I love SC.  They are pricey, but they also seem to be a bit more concentrated.  I have very few problems with their FOs.  And my high-beeswax content (= high melt point) and honey usage make my recipes finicky.  Their scents behave. 

Having said that, let me also point out that I don't color, swirl, or anything else that might require a slower trace.  I scent and pour.

I've been very pleased with all their scents.  And of course, NEVER judge a FO by the OOB test.  

Try something, and see how it works for you.  IMHO, if it's reliable, consistent, works without fuss, and you don't have to cross your fingers every time you use it, it's worth the price.

~HL~


----------



## JayJay (Jan 20, 2016)

HoneyLady said:


> I love SC.  They are pricey, but they also seem to be a bit more concentrated.  I have very few problems with their FOs.  And my high-beeswax content (= high melt point) and honey usage make my recipes finicky.  Their scents behave.
> 
> Having said that, let me also point out that I don't color, swirl, or anything else that might require a slower trace.  I scent and pour.
> 
> ...



I hear you. If they are more concentrated, then the price could even out. But with the lack of reviews, it would be too costly for me to figure it out on my own. I don't think I will be getting any more samples unless I get reviews on here that convince me. 

I agree that they seem to be a different caliber. I'm just not there financially. Maybe someday. 

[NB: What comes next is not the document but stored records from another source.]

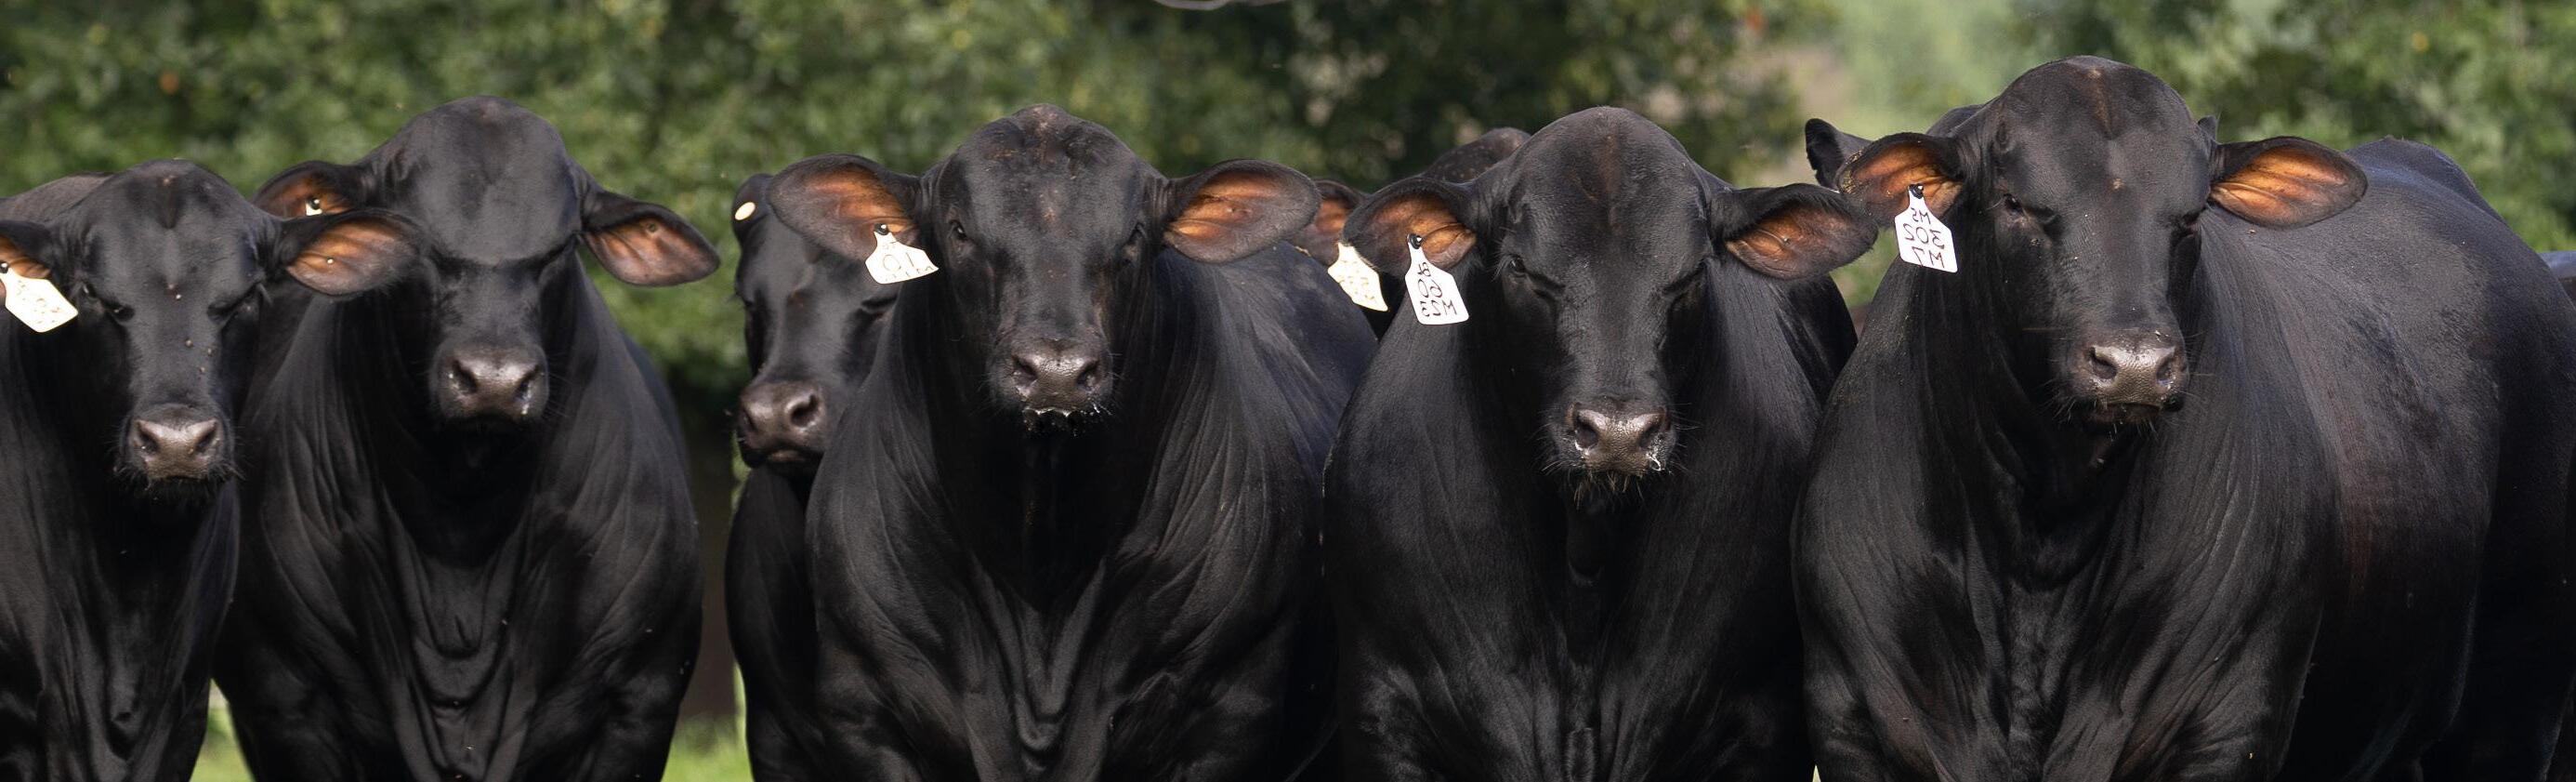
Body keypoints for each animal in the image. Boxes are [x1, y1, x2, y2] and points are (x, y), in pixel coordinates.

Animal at [1796, 56, 2576, 780]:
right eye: (2015, 202)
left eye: (2192, 214)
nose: (2136, 362)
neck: (2042, 542)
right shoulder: (1853, 724)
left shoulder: (2225, 728)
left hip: (2515, 702)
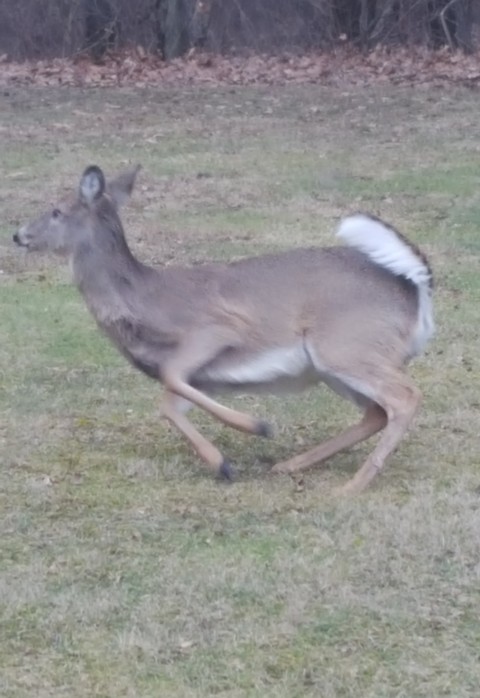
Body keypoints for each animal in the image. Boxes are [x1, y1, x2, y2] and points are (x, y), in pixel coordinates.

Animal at [13, 165, 434, 494]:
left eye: (56, 210)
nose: (18, 234)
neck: (143, 304)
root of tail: (414, 289)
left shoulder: (217, 329)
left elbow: (168, 386)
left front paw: (255, 428)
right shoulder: (200, 375)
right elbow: (170, 403)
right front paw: (224, 462)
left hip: (347, 346)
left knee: (405, 397)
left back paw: (351, 485)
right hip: (335, 365)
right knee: (376, 412)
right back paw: (290, 465)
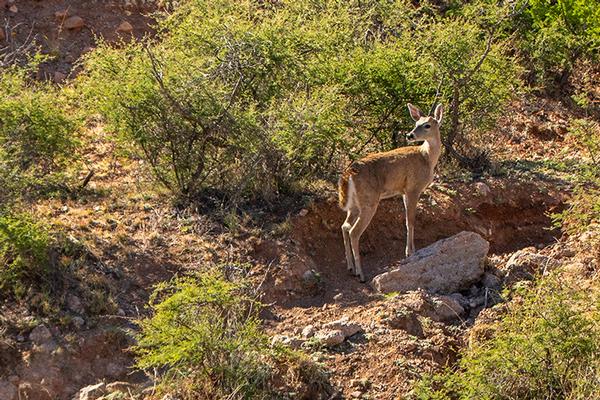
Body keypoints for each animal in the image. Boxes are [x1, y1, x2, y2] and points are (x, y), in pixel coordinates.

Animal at [340, 104, 442, 282]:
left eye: (427, 125)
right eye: (416, 123)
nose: (409, 135)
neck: (426, 157)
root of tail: (349, 173)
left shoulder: (404, 191)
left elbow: (407, 221)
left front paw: (410, 251)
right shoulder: (413, 188)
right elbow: (411, 220)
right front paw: (411, 252)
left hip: (354, 204)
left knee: (345, 226)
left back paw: (351, 267)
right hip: (369, 201)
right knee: (353, 231)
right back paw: (361, 274)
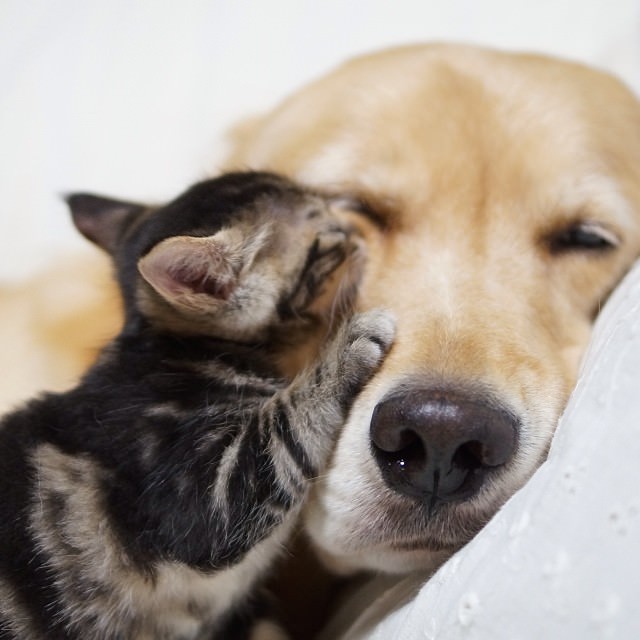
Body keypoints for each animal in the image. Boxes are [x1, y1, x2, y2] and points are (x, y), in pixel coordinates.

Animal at [0, 171, 396, 640]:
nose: (355, 230)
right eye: (329, 239)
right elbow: (281, 429)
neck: (191, 349)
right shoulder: (198, 493)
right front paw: (349, 344)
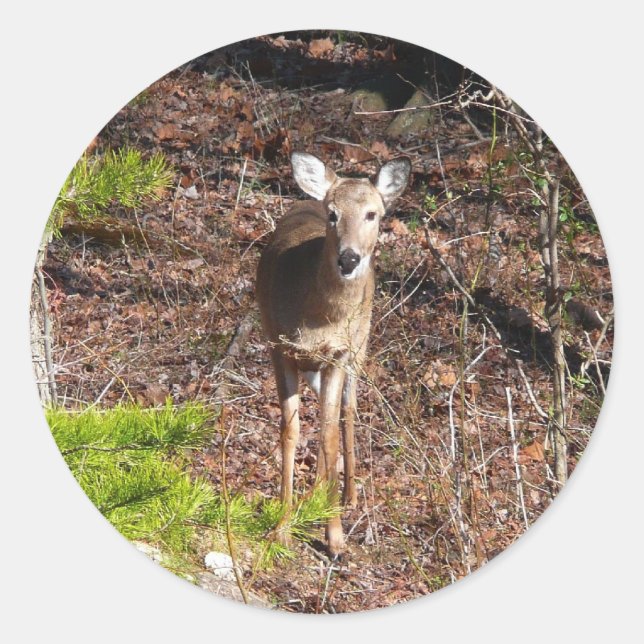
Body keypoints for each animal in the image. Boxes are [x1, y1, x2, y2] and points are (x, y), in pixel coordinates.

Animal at [256, 152, 411, 556]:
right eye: (333, 214)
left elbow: (326, 434)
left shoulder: (339, 354)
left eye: (373, 214)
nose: (349, 259)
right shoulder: (279, 346)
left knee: (347, 411)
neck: (319, 318)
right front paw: (281, 527)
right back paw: (316, 495)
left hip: (361, 345)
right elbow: (291, 430)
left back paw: (348, 496)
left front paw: (335, 537)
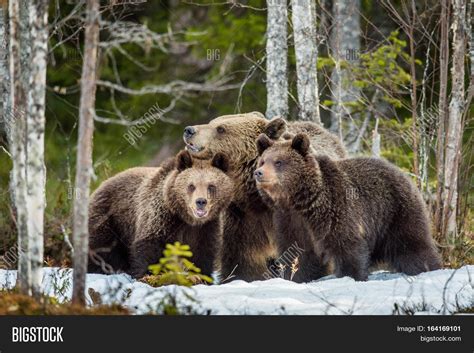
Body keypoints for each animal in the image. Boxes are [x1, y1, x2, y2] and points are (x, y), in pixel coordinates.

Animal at [88, 151, 233, 278]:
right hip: (111, 218)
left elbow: (203, 251)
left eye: (211, 186)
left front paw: (201, 275)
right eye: (191, 186)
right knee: (100, 247)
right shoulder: (161, 216)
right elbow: (151, 245)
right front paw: (149, 273)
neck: (185, 218)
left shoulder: (206, 227)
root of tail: (100, 186)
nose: (201, 201)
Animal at [183, 111, 346, 280]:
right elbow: (243, 257)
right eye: (212, 122)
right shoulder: (244, 216)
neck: (256, 197)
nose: (189, 130)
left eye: (221, 129)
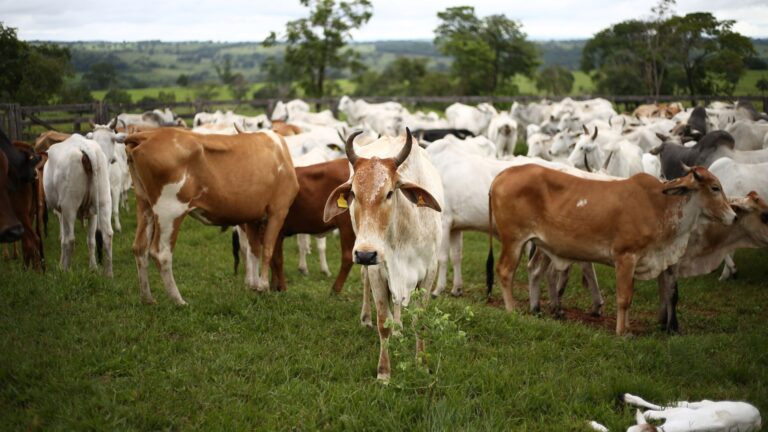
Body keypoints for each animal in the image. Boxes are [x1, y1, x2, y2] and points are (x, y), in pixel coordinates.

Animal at [125, 128, 298, 305]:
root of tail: (149, 134)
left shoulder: (252, 217)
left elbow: (254, 251)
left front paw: (255, 287)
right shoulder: (279, 210)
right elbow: (268, 249)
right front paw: (263, 287)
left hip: (144, 203)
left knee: (140, 248)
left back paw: (147, 299)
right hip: (169, 210)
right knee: (162, 253)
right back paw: (179, 301)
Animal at [323, 129, 443, 381]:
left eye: (389, 193)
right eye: (353, 193)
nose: (365, 254)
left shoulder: (430, 270)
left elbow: (420, 319)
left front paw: (422, 363)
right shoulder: (377, 270)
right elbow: (383, 322)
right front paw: (384, 373)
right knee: (366, 282)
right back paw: (366, 318)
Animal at [488, 164, 736, 335]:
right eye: (715, 188)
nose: (733, 216)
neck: (659, 206)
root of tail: (502, 174)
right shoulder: (625, 257)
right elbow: (624, 298)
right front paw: (622, 332)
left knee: (532, 271)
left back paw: (536, 309)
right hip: (513, 240)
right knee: (505, 271)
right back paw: (512, 309)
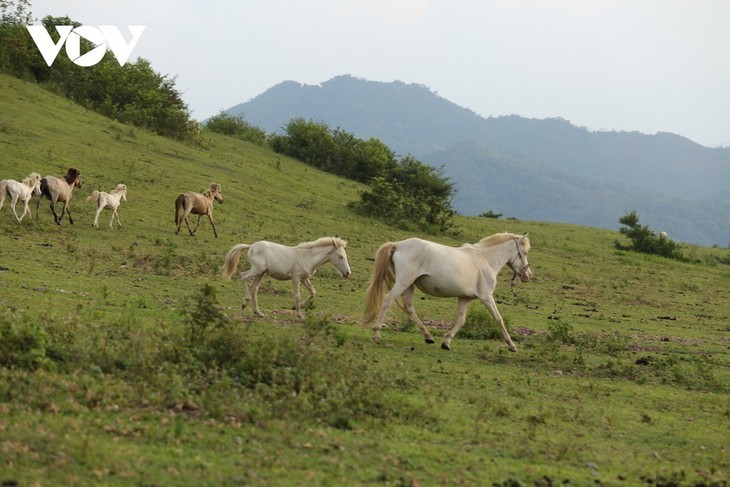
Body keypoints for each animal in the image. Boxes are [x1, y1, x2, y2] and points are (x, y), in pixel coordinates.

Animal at [220, 237, 352, 320]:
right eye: (340, 256)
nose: (347, 273)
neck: (307, 257)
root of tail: (251, 246)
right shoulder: (296, 278)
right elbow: (297, 296)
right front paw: (300, 315)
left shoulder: (304, 278)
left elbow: (312, 292)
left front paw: (297, 308)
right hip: (257, 269)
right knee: (243, 276)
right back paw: (244, 303)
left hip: (261, 272)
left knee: (254, 288)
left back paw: (258, 313)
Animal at [362, 234, 528, 352]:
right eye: (525, 252)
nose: (528, 275)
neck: (485, 260)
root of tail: (398, 245)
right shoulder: (487, 297)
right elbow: (499, 319)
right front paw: (512, 345)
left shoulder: (464, 298)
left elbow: (461, 320)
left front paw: (446, 342)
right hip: (403, 282)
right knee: (387, 301)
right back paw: (376, 334)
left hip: (409, 285)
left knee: (409, 308)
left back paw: (428, 337)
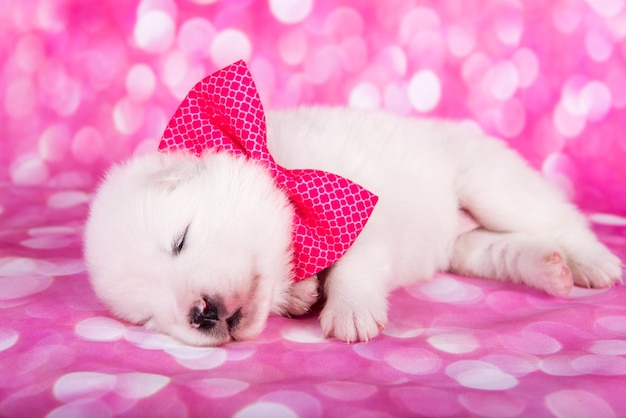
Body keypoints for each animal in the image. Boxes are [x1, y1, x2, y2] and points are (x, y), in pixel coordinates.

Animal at [83, 107, 620, 346]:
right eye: (148, 318)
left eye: (180, 240)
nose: (200, 313)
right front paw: (299, 295)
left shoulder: (361, 215)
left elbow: (351, 267)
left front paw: (349, 312)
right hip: (465, 247)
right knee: (501, 250)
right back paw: (550, 270)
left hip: (489, 183)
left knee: (559, 219)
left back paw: (593, 263)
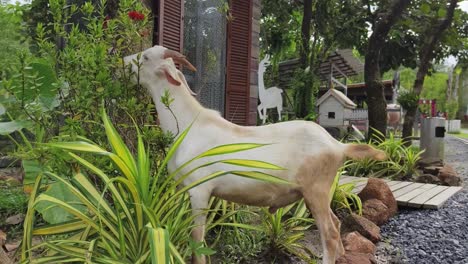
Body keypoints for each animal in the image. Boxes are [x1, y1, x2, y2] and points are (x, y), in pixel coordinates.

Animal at [122, 46, 386, 264]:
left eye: (146, 57)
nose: (123, 62)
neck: (189, 124)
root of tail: (337, 146)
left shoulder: (200, 190)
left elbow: (198, 240)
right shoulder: (181, 187)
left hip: (316, 190)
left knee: (329, 233)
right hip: (321, 192)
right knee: (337, 222)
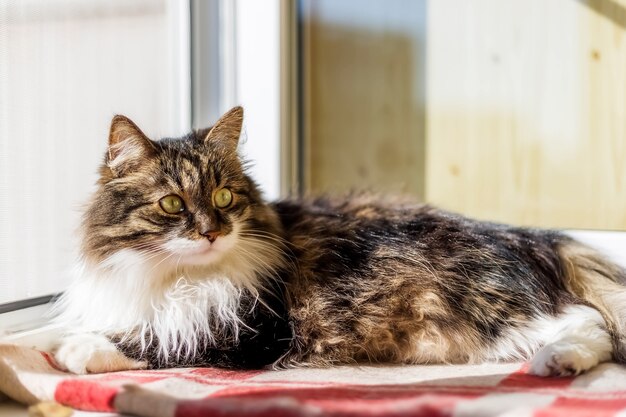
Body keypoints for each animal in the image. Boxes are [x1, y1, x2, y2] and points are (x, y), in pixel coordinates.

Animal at [50, 105, 624, 376]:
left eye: (224, 197)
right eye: (172, 204)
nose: (213, 232)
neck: (176, 279)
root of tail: (541, 240)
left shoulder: (256, 332)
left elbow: (163, 343)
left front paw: (78, 350)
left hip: (479, 312)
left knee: (588, 322)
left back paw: (557, 363)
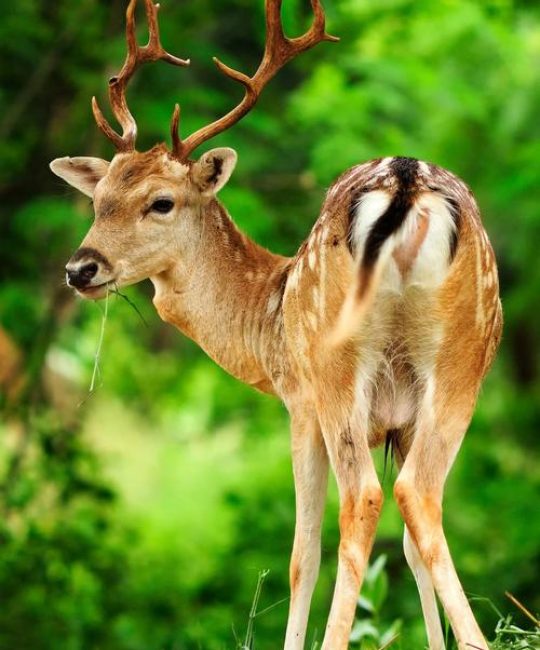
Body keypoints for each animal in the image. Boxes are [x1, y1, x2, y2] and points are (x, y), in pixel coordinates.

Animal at [49, 1, 502, 648]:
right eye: (98, 199)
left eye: (161, 202)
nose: (80, 268)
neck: (265, 319)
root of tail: (406, 184)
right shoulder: (402, 420)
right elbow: (416, 549)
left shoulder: (299, 401)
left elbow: (301, 556)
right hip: (465, 357)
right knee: (420, 494)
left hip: (337, 368)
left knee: (364, 499)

I always smell my FO OOB, and make some preliminary judgements. It never occurred to me to actually test every single one. I am conservative because I consider a stinky soap to be a complete waste, which is a problem for me. How do you manage that issue? Do you give the ones you don't like away to charity?


----------



## dibbles (Jan 21, 2016)

Oh I do remember loving Masculine Musk. Kind of forgot about that one! I agree with jblaney about Clean and Ginger Essence. Clean is very strong, but just kind of okay - I didn't care for it much. Ginger Essence is very nice, and I used it without blending. I also used Heather in a lot of blends to freshen up scents that were too heavy for my taste, but I don't know if they still have that one.


----------



## HoneyLady (Jan 21, 2016)

Jay -- 

Scents are very, very, very, VERY subjective.  Even more than tastes or interpretation of colors, in my experience.  That's why there are 10 gazillion bottles in the fragrance dept. of Macy's.  What one person LOVES, another will despise.

[ Note: For an example of this go to fragrantica dot com, pick a perfume/cologne you are very familiar with -- one you or your SO wears -- and read the reviews about how others smell it, and what 'notes' they detect.  It's an eye opener. ]

The trouble with testing a scent OOB, is that they likely will morph dramatically when made into soap.  They may 'bloom' and become better.  A scent you didn't care for may become your favorite when made up.  One you liked may change and disappoint you.

When trying a new scent, I buy the smallest option available -- usually 2-3 ounces.  This is enough to make a 2 pound batch, which yields me 6-7 bars.  Even if *I* find the scent horrendous, there is someone who is willing to buy it.  

I keep a box of 'Oops and Uglies' on hand that I sell at 'discount', meaning 'less than full retail'.  People like getting bargains, and they use them for their gym bag, pet shampoos, etc.  One fellow buys them from me and puts them inside his shoes to help them deodorize.  I give some away, too.  But I've never yet found a scent that NOBODY wants.

Yes, SC is pricey.  But if they have one that intrigues you -- or in my case, a dupe that people kept asking about  -- it's worth a shot.  If you haven't yet figured out exactly what it costs you to make a bar, INCLUDING the FO and shipping, you need to do so.  I do have one FO that I use that is pricey, and I just charge more for that bar.  People who like it enough, pay for it. {shrug}.

Good questions!
~HL~


----------



## Cactuslily (Jan 21, 2016)

I've purchased several from SC, and price aside, I wish there was more info (reviews) as to the behavior of the fragrances. The only info given is on their faq section in regard to soaping temp, and never to SB after FO is added. A question I have is how many manufacturers are there? If several companies carry the same FO, knowing the manufacturer would enable you to find best price and compare apples to apples. That all being said, of the above mentioned fragrances, clean sticks well and if you like lemon you'd like it. I don't smell much other than that. I LOVE their sweetpea and have reordered it. Masculine musk is nice. May up the percentage a bit but a lovely soft musk nevertheless. Haven't tried my calamus yet. Not a fan OOB, but know it'll smell differently once soaped. Silver water mountain sticks well and behaves beautifully. Same for green Irish tweed.


----------